» Set task 1
Edit the records from the line containing "blue cross: moved 1 px down" through the line containing "pink line: rotated 36", replacing "red diamond" with "purple diamond" and changing nothing else. Give back only those lines, without the picture lines.

Although Moulton and Jones made three albums together in three years—’77’s Portfolio, ’78’s Fame, and ’79’s Muse—the two former-models often clashed: “I always teased her about sounding like Bela Lugosi,” recalls the disco godfather. “I stood next to her while she was singing because I got so sick of hitting the talkback button [in the control room]. The moment she'd go off, I'd stop her. I was hard on her, but no matter how much I pushed her, she would take it and push herself.”

Portfolio’s continuous first side featured Broadway tunes set to string-intensive bluster arranged by the Salsoul Orchestra’s Vince Montana and performed by members of MFSB, a cohesive pool of studio musicians who played on nearly every Philadelphia-originated soul hit of the ’70s. But against the plush effortlessness, Jones sounded strained; the weight of Moulton’s hand was audible and uncomfortable to hear.

However, the LP’s second side dished out a masterstroke in Jones’ take on Édith Piaf’s “La Vie En Rose”, a version of which Moulton previously recorded with forgotten ’70s singer Teresa Wiater. Jones had gotten her hands on an acetate pressing of Waiter’s unreleased recording, which was wowing the 12 West crowd, and she lobbied Moulton to let her have it, baiting him that it would be a sure hit for the two: “I’m big in France.” The same rawness and struggle that worked against Jones on Portfolio’s Broadway arias conveyed the absolute heartbreak of “La Vie En Rose”.

» Set task 2
Reproduce the stretch from "Portfolio’s continuous first" through "uncomfortable to hear." of the Moulton and Jones passage word for word.

» Dataset entries
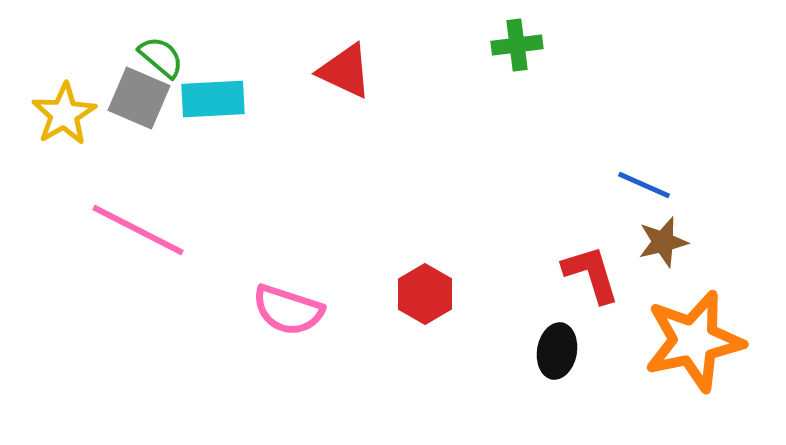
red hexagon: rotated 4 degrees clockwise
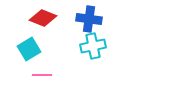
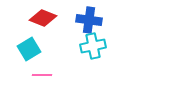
blue cross: moved 1 px down
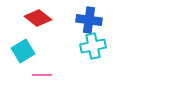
red diamond: moved 5 px left; rotated 16 degrees clockwise
cyan square: moved 6 px left, 2 px down
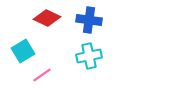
red diamond: moved 9 px right; rotated 12 degrees counterclockwise
cyan cross: moved 4 px left, 10 px down
pink line: rotated 36 degrees counterclockwise
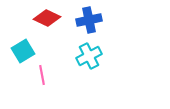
blue cross: rotated 20 degrees counterclockwise
cyan cross: rotated 15 degrees counterclockwise
pink line: rotated 66 degrees counterclockwise
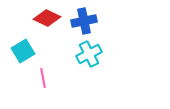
blue cross: moved 5 px left, 1 px down
cyan cross: moved 2 px up
pink line: moved 1 px right, 3 px down
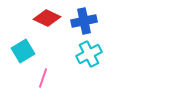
pink line: rotated 30 degrees clockwise
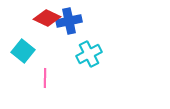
blue cross: moved 15 px left
cyan square: rotated 20 degrees counterclockwise
pink line: moved 2 px right; rotated 18 degrees counterclockwise
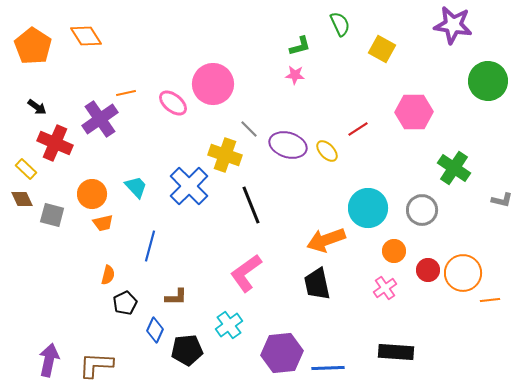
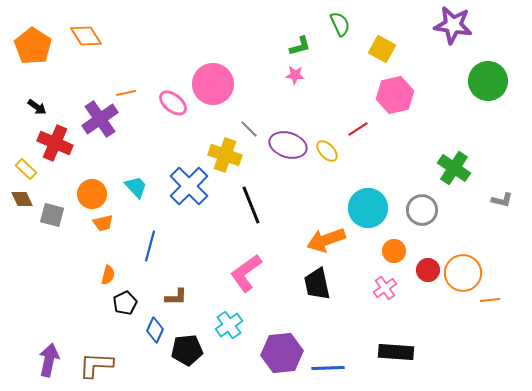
pink hexagon at (414, 112): moved 19 px left, 17 px up; rotated 12 degrees counterclockwise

» Written reply 1
blue cross: moved 1 px down
purple diamond: moved 5 px left; rotated 16 degrees clockwise
cyan square: moved 6 px left, 2 px down
purple diamond: moved 9 px right; rotated 12 degrees counterclockwise
cyan cross: moved 4 px left, 10 px down
pink line: rotated 36 degrees counterclockwise

» Written reply 2
Portfolio’s continuous first side featured Broadway tunes set to string-intensive bluster arranged by the Salsoul Orchestra’s Vince Montana and performed by members of MFSB, a cohesive pool of studio musicians who played on nearly every Philadelphia-originated soul hit of the ’70s. But against the plush effortlessness, Jones sounded strained; the weight of Moulton’s hand was audible and uncomfortable to hear.